Investors that missed the huge ascent of mega-cap tech stocks like Amazon and Apple are probably wondering if now is the time to jump in and buy after the recent big sell-off. The reality is that while the huge market leaders will probably continue to dominate in specific silos, many are overbought and could be the most susceptible to a continued big correction, despite Wednesday’s rebound. With the election less than two months away, and the likelihood of increasing volatility, those looking to own tech may want to focus on the dividend leaders in the sector.
We screened our 24/7 Wall St. research database looking for technology stocks that also pay sizable dividends and are rated Buy at major Wall Street firms. It is important to remember that no single analyst report should be used as a sole basis for any buying or selling decision.

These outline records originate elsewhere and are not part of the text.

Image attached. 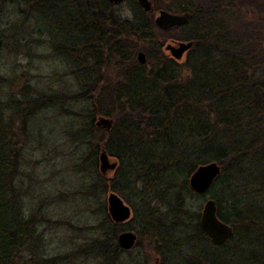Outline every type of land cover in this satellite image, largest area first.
I'll use <instances>...</instances> for the list:
<instances>
[{
	"label": "rangeland",
	"instance_id": "1",
	"mask_svg": "<svg viewBox=\"0 0 264 264\" xmlns=\"http://www.w3.org/2000/svg\"><path fill=\"white\" fill-rule=\"evenodd\" d=\"M149 1L155 10L150 13L153 24L161 10L171 14L189 13L194 10L196 1L201 4L208 2ZM138 5V0H128L108 10L124 20L134 21L139 12ZM35 18L42 21L41 16L35 17L34 12L21 5L7 4L0 12V101L4 106L2 119L8 132V140L11 141L9 152L16 155L13 157L14 167L11 172L8 173V169L5 171V181L11 186L9 193L14 196V202L21 207L26 217L35 221L33 226L41 240L42 255L33 257L24 252L21 255L22 262L41 264L37 261L49 260L53 264H204L199 259L204 260L201 253L206 252L221 253L228 264H263L264 238L259 237L257 242L253 238L251 243H241L236 239L231 246L233 253L227 255L224 250L216 248L199 234L197 224L203 207L207 200H215L216 186L211 192L201 195L188 183L192 176L187 177L185 173L177 171L171 173L173 175L168 181L166 177L163 180V177L157 178L155 174H151L152 170L150 172L146 169L139 176H134V188L130 193L113 191L110 183L115 178L114 171L105 174L101 171L100 147L103 140L108 139L106 134L115 129L118 121L130 109L123 103L126 106L123 111L118 110L116 105L111 106L112 111H105L102 108L104 102L100 101L102 109L96 110L98 116L94 113L93 101L79 96L81 93L85 94L86 89L92 90L94 95L95 86L98 90L108 84L114 87L125 83L126 79L123 80V77L131 68L125 67L123 63L121 67L117 63L119 61L108 53L100 55L98 66L87 55L77 63L79 56L71 57L65 53L48 36L52 35L50 32H46L42 38L37 33H32L33 30H39L38 26L44 29L46 27L45 23L37 25ZM66 26L70 27L69 24ZM53 27L54 25L50 28ZM151 27L156 36L154 51L150 49L151 46L144 44L147 42L135 43L139 47L134 53L126 51L130 62L133 60L139 65V54L145 55V66L140 70L143 84L148 85L154 81L158 71L152 72V67L160 65L164 60L166 63L162 65L177 69L175 76L178 77L180 86L185 82L187 84V81L195 77L194 71L197 72L203 66L205 57L199 59L198 65L197 61L193 66L190 63L183 65L172 59L166 46L173 41L185 44L191 42L196 35L194 26L190 24L184 29L166 32L156 25ZM16 32L17 36L23 33L29 38L24 35L19 42L15 41L16 45L5 48L6 39L13 40L12 34ZM249 41L246 40L245 45L253 40ZM259 43L257 49H264V42ZM39 44L41 45L38 46ZM205 48L201 45L193 49L188 61L193 60L196 55H203ZM27 52L32 53L33 57L26 56ZM86 70H90L91 75L86 76ZM132 73L137 74V69ZM163 85L159 84V92ZM24 95L29 96L37 105H31L25 111L23 121L17 104L23 102ZM203 108L210 109L206 104ZM102 118L109 121L107 126L98 125ZM213 120L211 118L210 122L213 123ZM93 122L98 129L95 133L88 132L87 138H81L85 136L84 128L87 130V126ZM240 124L244 125L246 121L240 120ZM260 156V152L255 153L256 159ZM110 162L113 163L114 159L110 158ZM260 163L262 162L256 161L250 165L251 175L242 177L241 184L243 191L247 192H243L244 206L258 208L260 219L263 220L264 174H258L262 168ZM155 169L157 168L153 172ZM257 174L256 178L254 175ZM102 179L106 181L102 182ZM112 193L117 194L131 209V217L124 224L115 223L109 214V197ZM229 193L226 196L228 202L231 201ZM243 193L241 192L242 196ZM128 198L131 199V204L127 201ZM132 204L139 215L149 210L151 220L161 225L160 227L163 225L161 235L149 233L144 228L143 219L137 217ZM109 222L114 226L113 234L106 235L105 230L111 225ZM124 232L137 235L136 246L129 251L122 248V252L115 251L118 237ZM104 241L107 242L104 250L100 245L99 248H94L96 242Z\"/></svg>",
	"mask_w": 264,
	"mask_h": 264
},
{
	"label": "trees",
	"instance_id": "2",
	"mask_svg": "<svg viewBox=\"0 0 264 264\" xmlns=\"http://www.w3.org/2000/svg\"><path fill=\"white\" fill-rule=\"evenodd\" d=\"M7 4L25 6L35 13V17L41 16L42 21L37 18L34 21L37 25L45 23V29L38 26L39 30H33L32 33L42 38L46 32H50L52 35L48 36L65 53L71 57L79 56L77 63L87 55L98 66L100 55L108 53L119 61L117 63L121 67L125 64V67L131 68L123 77L125 83L114 87L108 84L98 90L95 86L94 95L92 90L86 89L85 94L79 96L93 101L96 115L97 109L112 111V105L118 106L121 111L126 106L130 109L110 134L105 133L108 139L103 140L101 147L98 146L100 152L105 151L117 162L113 172L115 178L110 183L113 191L130 193L134 188V176H139L146 169L152 170L151 174L157 178L163 177V180L166 177L168 180L173 175L171 173L180 171L191 177L199 168L215 163L220 166L221 173L201 195L217 187L214 199L218 218L234 229L232 239L216 248L228 255L233 253L231 246L236 239L241 243H251L253 238L255 242L259 237L264 238V219H260L258 208L244 206V193L247 192L243 191L241 184L242 177L251 175L250 165L256 161L264 163V49H257L260 44L256 42L259 37L255 33L247 31L246 40H253L255 44L252 41L243 50L228 53L221 45L217 52L205 46L203 66L198 68V73L194 71L195 77L187 84L185 82L180 86L175 76L177 69L162 65L166 63L164 60L152 67V72L158 71L154 81L144 85L140 70L144 69L145 64L139 65L133 60L130 62L126 52H136L139 47L136 44L140 42H147L144 44L151 46L152 51L155 48L156 36L151 27H155L153 17L139 5L134 21H129L110 13L108 9L114 5L109 0H0V12ZM12 35L13 40L6 39L5 48L16 45L26 34L17 36L16 32ZM204 41L207 43V40ZM26 56L33 57V54L27 52ZM188 64L193 66L192 61H188ZM134 69H137V74L132 73ZM86 71V76L91 75L90 70ZM160 83L164 84L161 92L158 91ZM105 96L110 98L105 99ZM23 98L17 108L21 110L24 121L25 111L37 103L29 96L24 95ZM100 101L104 102L102 108ZM205 104L210 109L203 108ZM3 107L0 101V264H24L22 253L27 252L33 257L42 255L41 240L33 226L35 221L26 217L21 207L14 202V196L9 193L11 186L5 181V171L8 169V173L11 172L16 155L9 152L11 141L8 140L2 119ZM211 118L214 119L213 123L210 122ZM240 120L246 121V124L241 125ZM96 129L93 122L87 126V130L84 128L85 136L81 138H87V133H95ZM89 144L93 145L91 142ZM257 152L261 154L258 159L255 157ZM262 163L258 172L260 175L264 174ZM154 168L157 169L153 172ZM258 174L254 176L257 178ZM228 192L231 203L226 198ZM241 192H244L243 196ZM127 201L131 204V199ZM227 205L229 208H226ZM134 211L137 217L143 219V226L149 233L162 234L163 225L160 227L151 220L149 210L141 215L135 208ZM262 214L264 217V212ZM109 224L106 235L113 234L114 226L111 222ZM197 230L210 242L199 224ZM99 245L104 250L107 242H96L94 248H99ZM117 250L122 252L118 243L115 247ZM204 253H201L204 260L200 258V263L228 264L221 253ZM37 263L53 264L49 260ZM25 264H31V261Z\"/></svg>",
	"mask_w": 264,
	"mask_h": 264
},
{
	"label": "water",
	"instance_id": "3",
	"mask_svg": "<svg viewBox=\"0 0 264 264\" xmlns=\"http://www.w3.org/2000/svg\"><path fill=\"white\" fill-rule=\"evenodd\" d=\"M114 5H120L126 0H109ZM140 7L146 12H153V4L149 0H138ZM191 20L190 14L176 15L167 11L161 10L155 18V25L160 30L166 32L176 27L182 26ZM192 43H180L179 47L175 48L168 46L167 50L171 51L175 59H180L183 54L189 51ZM138 60L141 64L146 61L145 55L140 53ZM109 121L101 119L98 125L107 126ZM100 168L105 174L108 171H115L117 162H110V157L105 151L100 154ZM221 173V168L213 163L208 166L199 168L191 177L190 185L194 191L199 194L204 193L211 186L214 179ZM218 207L215 200H207L203 207L202 214L199 221V226L203 233L209 238L210 243L215 247H220L228 243L234 236V229L231 225L222 222L218 218ZM109 214L112 220L117 224H124L131 217V209L125 202L117 195L112 193L109 197ZM137 243V235L133 232H124L118 237L119 246L126 251L133 249Z\"/></svg>",
	"mask_w": 264,
	"mask_h": 264
},
{
	"label": "flooded vegetation",
	"instance_id": "4",
	"mask_svg": "<svg viewBox=\"0 0 264 264\" xmlns=\"http://www.w3.org/2000/svg\"><path fill=\"white\" fill-rule=\"evenodd\" d=\"M194 5L193 11L176 14H190L191 20L174 29H184L192 24L196 35L191 41V49L183 54L180 59H175L171 51L167 50V47L177 48L181 41H173L172 44L166 46V51L170 52L174 61L183 65L188 64L189 53L201 45L208 46L211 50H217V52L221 45L228 53L230 51L243 50L248 30L251 33L253 31L256 32L257 38L259 37V40L256 41L257 43L262 41V36L264 35V0H208L207 4H201L196 1ZM204 40H207V43ZM253 44H255V41H253ZM202 57L204 56L196 55L191 60L193 65L195 61H197L198 65L200 63L199 59Z\"/></svg>",
	"mask_w": 264,
	"mask_h": 264
}]
</instances>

This stock has rallied smartly off the lows and offers big upside potential. Broadcom Inc. (NASDAQ: AVGO) has an extensive semiconductor product portfolio that addresses applications within the wired infrastructure, wireless communications, enterprise storage and industrial end markets.
Applications for Broadcom’s products in its end markets include data center networking, home connectivity, broadband access, telecommunications equipment, smartphones and base stations, data center servers and storage, factory automation, power generation and alternative energy systems and displays.
Top Wall Street analysts like Broadcom’s leadership in the mobile, data center and broadband markets, and especially in the radio frequency (RF) arena. Many on Wall Street see a cyclical rebound in industrial and communications demand on the horizon.
BofA Securities is very positive but did note the company’s large 15% exposure to iPhones. The firm said this when the company reported last week:
Fiscal third quarter beat and fiscal fourth quarter ahead on 5G iPhone (wireless 50%+ quarter-over-quarter) & sustained cloud/networking (better than expected). We like the company’s diverse growth well positioned to benefit from trends of cloud/5G; 53% Free-cash-flow margin with room for a 10% dividend boost.
Broadcom stock investors receive a 3.71% dividend. BofA Securities analysts have raised the price target to a massive $450. The Wall Street consensus target is $397.86, and shares closed trading on Wednesday at $360.03.
This is a mega-cap tech leader for more conservative accounts to consider. Cisco Systems Inc. (NASDAQ: CSCO) designs, manufactures and sells internet protocol (IP) based networking products and services related to the communications and information technology industry worldwide.
It provides switching products, including fixed-configuration and modular switches, and storage products that provide connectivity to end users, workstations, IP phones, wireless access points and servers, as well as next-generation network routing products that interconnect public and private wireline and mobile networks for mobile, data, voice and video applications.
Cisco’s cybersecurity products give clients the scope, scale and capabilities to keep up with the complexity and volume of threats. Putting security above everything helps corporations innovate while keeping their assets safe.
The company reported in-line revenues for the quarter, but the disappointing guidance caused some sellers to come in. Many on Wall Street remain positive as 5G, 400G, optical and WiFi 6 are expected to drive 2021 growth.
Shareholders receive a 3.60% dividend. The $52 BofA Securities target price compares with the posted consensus target of $49.17. Cisco Systems stock closed at $40.13 on Wednesday.